M.B.: Evet, istiyoruz. Ben kardeşimi çok seviyorum. Hayatımda tekrar tekrar onun desteğini hissettim, “O olmasa napardım?” dediğim zamanlar fazla oldu. Annemin de iki kız kardeşi var. Onlar da yıllardır hep beraberler, hayatta birbirlerine destekler. Bu beni daima çok etkilemişti. O nedenle Vina’nın kardeşi olmasını fazla istiyorum. Annelik çok hoş bir duygu. Sevgi batmış çocuklar geliştirmek çok ego bir durummuş. Kalabalık bir aile olmak istiyoruz.
C.E.: İkinci çocuk fazla istiyoruz, ben de iki kardeşim (ablam var) Müge de... Hatta gönül ister oysa üç kardeş büyüsünler, ne güzel olur... Umarım ailemiz ve sevgimiz katlanarak artar.

‘Hikayemiz ilham versin’

- Aşkınızın filmini çekeceğinizi söylemişsiniz, nasıl bir film olur sizinki?

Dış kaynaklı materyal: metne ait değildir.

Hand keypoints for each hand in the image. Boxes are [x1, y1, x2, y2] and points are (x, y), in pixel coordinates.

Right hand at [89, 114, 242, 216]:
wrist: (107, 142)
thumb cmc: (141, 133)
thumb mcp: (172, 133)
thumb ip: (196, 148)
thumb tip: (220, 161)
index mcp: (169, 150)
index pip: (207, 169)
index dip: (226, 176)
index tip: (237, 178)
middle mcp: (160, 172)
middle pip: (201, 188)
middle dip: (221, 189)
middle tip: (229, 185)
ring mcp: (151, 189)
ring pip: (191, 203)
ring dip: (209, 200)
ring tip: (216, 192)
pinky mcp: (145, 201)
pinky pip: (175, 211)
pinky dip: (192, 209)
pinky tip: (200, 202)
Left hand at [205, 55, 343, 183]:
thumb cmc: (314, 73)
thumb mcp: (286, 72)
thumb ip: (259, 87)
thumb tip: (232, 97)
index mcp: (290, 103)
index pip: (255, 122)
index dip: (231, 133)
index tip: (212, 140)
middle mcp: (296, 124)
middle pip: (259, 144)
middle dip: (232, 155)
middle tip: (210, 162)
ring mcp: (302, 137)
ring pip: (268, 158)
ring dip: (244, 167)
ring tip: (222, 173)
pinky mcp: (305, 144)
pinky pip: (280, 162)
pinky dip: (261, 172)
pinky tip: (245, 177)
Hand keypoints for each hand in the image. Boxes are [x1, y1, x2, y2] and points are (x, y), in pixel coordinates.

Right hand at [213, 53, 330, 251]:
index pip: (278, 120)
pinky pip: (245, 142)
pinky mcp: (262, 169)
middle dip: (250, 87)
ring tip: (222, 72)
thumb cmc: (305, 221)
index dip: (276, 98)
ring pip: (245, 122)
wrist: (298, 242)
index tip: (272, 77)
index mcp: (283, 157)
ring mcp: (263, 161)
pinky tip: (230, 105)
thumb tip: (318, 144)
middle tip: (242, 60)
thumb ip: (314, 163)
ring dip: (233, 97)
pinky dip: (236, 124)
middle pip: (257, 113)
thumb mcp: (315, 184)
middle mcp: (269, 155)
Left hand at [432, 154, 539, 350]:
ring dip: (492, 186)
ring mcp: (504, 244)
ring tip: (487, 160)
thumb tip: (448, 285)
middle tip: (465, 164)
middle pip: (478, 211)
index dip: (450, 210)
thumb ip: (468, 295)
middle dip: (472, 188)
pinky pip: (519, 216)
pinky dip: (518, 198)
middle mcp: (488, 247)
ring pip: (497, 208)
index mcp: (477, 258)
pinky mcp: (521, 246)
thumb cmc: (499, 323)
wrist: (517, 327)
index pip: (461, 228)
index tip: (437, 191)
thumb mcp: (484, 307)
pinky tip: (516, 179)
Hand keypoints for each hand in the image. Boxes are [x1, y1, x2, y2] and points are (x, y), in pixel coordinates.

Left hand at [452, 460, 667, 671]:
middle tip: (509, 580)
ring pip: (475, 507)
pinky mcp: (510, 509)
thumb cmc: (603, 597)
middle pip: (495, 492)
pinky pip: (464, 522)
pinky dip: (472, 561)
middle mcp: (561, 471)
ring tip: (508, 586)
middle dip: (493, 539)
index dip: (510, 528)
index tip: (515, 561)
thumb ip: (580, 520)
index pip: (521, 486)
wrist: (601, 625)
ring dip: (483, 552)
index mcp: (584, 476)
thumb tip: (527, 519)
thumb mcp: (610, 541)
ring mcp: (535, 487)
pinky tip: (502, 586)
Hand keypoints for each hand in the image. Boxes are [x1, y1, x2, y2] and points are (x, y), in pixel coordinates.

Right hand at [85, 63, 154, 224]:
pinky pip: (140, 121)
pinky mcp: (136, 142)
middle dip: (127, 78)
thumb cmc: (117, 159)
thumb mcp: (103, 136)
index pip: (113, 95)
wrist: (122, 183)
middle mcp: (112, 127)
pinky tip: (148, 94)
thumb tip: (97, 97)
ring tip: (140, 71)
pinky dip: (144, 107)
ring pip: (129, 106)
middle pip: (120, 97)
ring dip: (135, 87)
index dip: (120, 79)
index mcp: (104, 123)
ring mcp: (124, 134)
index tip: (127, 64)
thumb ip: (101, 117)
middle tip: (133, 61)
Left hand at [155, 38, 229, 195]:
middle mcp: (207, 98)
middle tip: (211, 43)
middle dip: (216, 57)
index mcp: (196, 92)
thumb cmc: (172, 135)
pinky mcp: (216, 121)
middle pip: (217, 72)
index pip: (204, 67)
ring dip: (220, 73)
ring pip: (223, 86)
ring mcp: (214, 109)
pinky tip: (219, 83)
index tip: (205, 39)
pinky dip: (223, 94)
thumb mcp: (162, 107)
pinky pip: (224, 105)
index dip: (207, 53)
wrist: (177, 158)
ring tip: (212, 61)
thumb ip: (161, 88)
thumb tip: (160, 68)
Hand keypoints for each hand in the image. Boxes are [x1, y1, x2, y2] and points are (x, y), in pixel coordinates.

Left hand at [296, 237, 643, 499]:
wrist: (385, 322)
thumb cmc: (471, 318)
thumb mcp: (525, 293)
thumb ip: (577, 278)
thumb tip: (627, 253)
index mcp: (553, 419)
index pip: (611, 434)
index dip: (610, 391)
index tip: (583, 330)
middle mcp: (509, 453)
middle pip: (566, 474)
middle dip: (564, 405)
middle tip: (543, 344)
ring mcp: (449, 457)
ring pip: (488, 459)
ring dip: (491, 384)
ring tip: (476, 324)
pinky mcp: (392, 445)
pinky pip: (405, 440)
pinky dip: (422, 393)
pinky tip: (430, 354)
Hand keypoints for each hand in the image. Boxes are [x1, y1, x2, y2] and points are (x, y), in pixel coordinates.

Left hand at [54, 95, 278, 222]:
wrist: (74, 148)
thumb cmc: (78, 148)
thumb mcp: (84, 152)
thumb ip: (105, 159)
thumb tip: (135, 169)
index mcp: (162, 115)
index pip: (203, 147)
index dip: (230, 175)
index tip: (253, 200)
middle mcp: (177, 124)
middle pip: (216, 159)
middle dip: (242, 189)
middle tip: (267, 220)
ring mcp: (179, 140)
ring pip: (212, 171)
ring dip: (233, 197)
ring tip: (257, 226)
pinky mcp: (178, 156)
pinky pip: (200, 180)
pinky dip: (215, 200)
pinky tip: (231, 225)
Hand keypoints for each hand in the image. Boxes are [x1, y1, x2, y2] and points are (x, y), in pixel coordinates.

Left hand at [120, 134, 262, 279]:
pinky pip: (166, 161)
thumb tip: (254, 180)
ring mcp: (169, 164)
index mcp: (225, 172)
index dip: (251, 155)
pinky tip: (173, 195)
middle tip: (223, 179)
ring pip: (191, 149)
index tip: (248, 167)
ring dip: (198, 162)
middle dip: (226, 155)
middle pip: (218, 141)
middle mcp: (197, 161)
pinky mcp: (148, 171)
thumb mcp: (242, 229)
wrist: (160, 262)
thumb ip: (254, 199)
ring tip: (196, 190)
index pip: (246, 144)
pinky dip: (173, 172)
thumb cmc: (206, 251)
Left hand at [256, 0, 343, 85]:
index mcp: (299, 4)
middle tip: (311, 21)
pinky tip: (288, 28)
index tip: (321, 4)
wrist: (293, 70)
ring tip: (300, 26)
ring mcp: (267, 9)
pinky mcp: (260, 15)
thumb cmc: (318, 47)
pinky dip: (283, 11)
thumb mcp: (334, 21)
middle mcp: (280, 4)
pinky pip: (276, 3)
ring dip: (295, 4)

M.B.: Yıllar önce Ömer Faruk Sorak’ın çektiği bir filmde oynamıştım. İlk filmimdi. O hikayenin eşi İpek ile olan tanışma hikayesinden esinlendiğini öğrenince çok etkilenmiştim. ‘Umarım bir gün ben de böyle bir aşk yaşarım’ diye düş etmiştim. Caner ile tanışma hikayemiz, sonrasında yaşadıklarımız, 15 gün daha sonra aile olmaya karar verişimiz, fazla sevdiğimiz şarkının adını kolumuza vurma yaptırmamız ve “Çocuğumuz olursa da adını bu şarkı koyalım” dememiz ve sonra Vina‘nın hayatımıza katılması... Bu güzel ve sevgi doymuş hikayenin filmini sürüklemek istiyorum. Çünkü gerçekten ben reel aşkın var olduğuna inanırdım ama etraftan hep olumsuz şeyler duyduğum için, herhalde böyle şeyler ancak masallarda yaşanıyor diye düşünürdüm. Aşka ve reel sevgiye olan inancını yitirmiş herkese ilham olsun istiyorum. derhal da YouTube kanalımızda her birim hikayelerimizi yayınlıyoruz.

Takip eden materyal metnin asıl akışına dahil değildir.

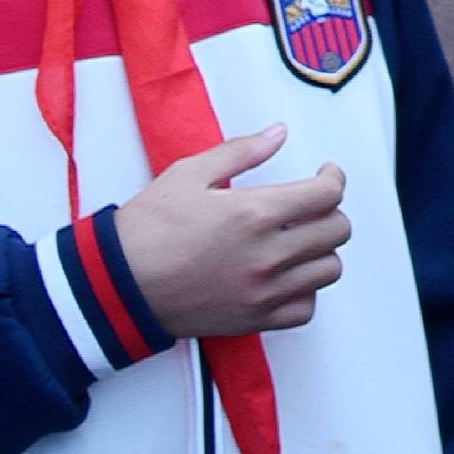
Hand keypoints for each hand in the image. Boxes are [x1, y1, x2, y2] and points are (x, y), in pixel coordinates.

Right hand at [108, 129, 350, 337]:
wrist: (118, 284)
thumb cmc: (146, 231)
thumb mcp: (189, 174)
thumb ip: (242, 151)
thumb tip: (277, 134)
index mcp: (253, 214)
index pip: (326, 195)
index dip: (333, 179)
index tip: (325, 175)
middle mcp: (266, 255)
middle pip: (335, 232)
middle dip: (330, 211)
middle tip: (313, 204)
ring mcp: (263, 292)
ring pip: (327, 271)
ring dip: (321, 250)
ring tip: (301, 239)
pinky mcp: (254, 319)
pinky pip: (305, 309)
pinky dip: (305, 291)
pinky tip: (288, 275)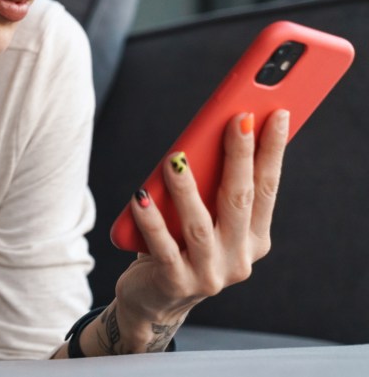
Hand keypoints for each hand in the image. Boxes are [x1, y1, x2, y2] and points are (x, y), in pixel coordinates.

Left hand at [108, 109, 288, 352]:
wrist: (153, 301)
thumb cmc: (179, 248)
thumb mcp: (204, 220)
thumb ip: (210, 191)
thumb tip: (202, 139)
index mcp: (254, 240)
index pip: (267, 189)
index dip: (272, 152)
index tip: (276, 116)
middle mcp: (238, 258)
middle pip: (239, 199)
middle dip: (241, 157)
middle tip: (238, 120)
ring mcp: (209, 273)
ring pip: (199, 224)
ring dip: (186, 188)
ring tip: (174, 158)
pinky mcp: (176, 282)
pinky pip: (162, 246)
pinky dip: (151, 220)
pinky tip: (140, 197)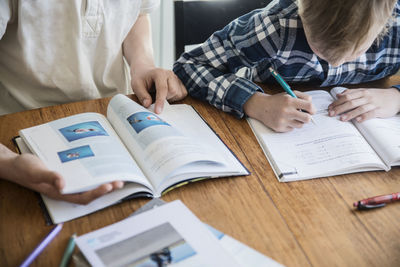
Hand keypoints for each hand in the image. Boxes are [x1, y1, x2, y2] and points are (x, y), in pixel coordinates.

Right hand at [6, 153, 123, 204]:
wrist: (15, 164)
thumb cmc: (24, 169)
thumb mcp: (36, 171)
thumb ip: (49, 177)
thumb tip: (62, 185)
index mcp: (59, 193)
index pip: (82, 197)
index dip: (96, 194)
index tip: (108, 186)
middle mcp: (66, 190)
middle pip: (89, 193)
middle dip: (106, 189)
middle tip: (120, 182)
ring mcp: (67, 183)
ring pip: (88, 186)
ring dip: (103, 183)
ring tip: (116, 178)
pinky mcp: (68, 175)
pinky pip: (84, 178)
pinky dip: (94, 175)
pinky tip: (101, 169)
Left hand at [130, 66, 186, 113]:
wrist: (146, 72)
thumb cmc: (141, 79)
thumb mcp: (136, 86)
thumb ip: (142, 95)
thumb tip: (148, 105)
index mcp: (159, 73)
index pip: (163, 88)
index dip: (160, 101)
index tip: (158, 111)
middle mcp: (170, 74)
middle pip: (173, 91)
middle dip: (165, 99)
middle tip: (155, 97)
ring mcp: (176, 78)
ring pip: (178, 94)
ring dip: (170, 98)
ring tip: (161, 94)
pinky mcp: (181, 83)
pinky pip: (182, 94)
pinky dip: (175, 98)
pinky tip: (167, 95)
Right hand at [244, 91, 315, 131]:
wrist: (261, 107)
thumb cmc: (277, 100)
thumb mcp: (289, 94)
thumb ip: (303, 97)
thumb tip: (312, 108)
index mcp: (290, 101)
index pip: (309, 106)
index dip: (313, 109)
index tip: (312, 111)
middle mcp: (286, 111)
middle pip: (307, 119)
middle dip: (307, 118)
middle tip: (304, 116)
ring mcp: (282, 120)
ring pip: (300, 125)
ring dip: (298, 121)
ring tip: (292, 117)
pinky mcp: (279, 128)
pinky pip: (291, 129)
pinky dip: (290, 125)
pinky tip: (284, 120)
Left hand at [328, 88, 399, 121]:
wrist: (395, 97)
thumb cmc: (377, 95)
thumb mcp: (364, 91)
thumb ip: (351, 93)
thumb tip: (338, 95)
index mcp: (361, 92)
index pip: (346, 96)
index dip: (337, 102)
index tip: (329, 108)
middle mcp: (366, 97)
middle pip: (350, 102)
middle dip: (340, 108)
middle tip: (331, 114)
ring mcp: (373, 103)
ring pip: (360, 108)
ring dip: (350, 114)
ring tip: (342, 119)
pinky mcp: (379, 110)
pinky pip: (371, 113)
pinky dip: (364, 117)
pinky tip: (358, 121)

- Dijital platformlara projeniz var mı?

M.B.: Dijital platformlar için içerik çalışmaları yapıyoruz. şu anda tasarım aşamasında. Çok tatlı ve sıcak hikayeler var aklımızda. Bunları en kısa zamanda doğru platformda izleyicilerimizle buluşturmak istiyoruz. Beni fazla heyecanlandıran projeler bunlar.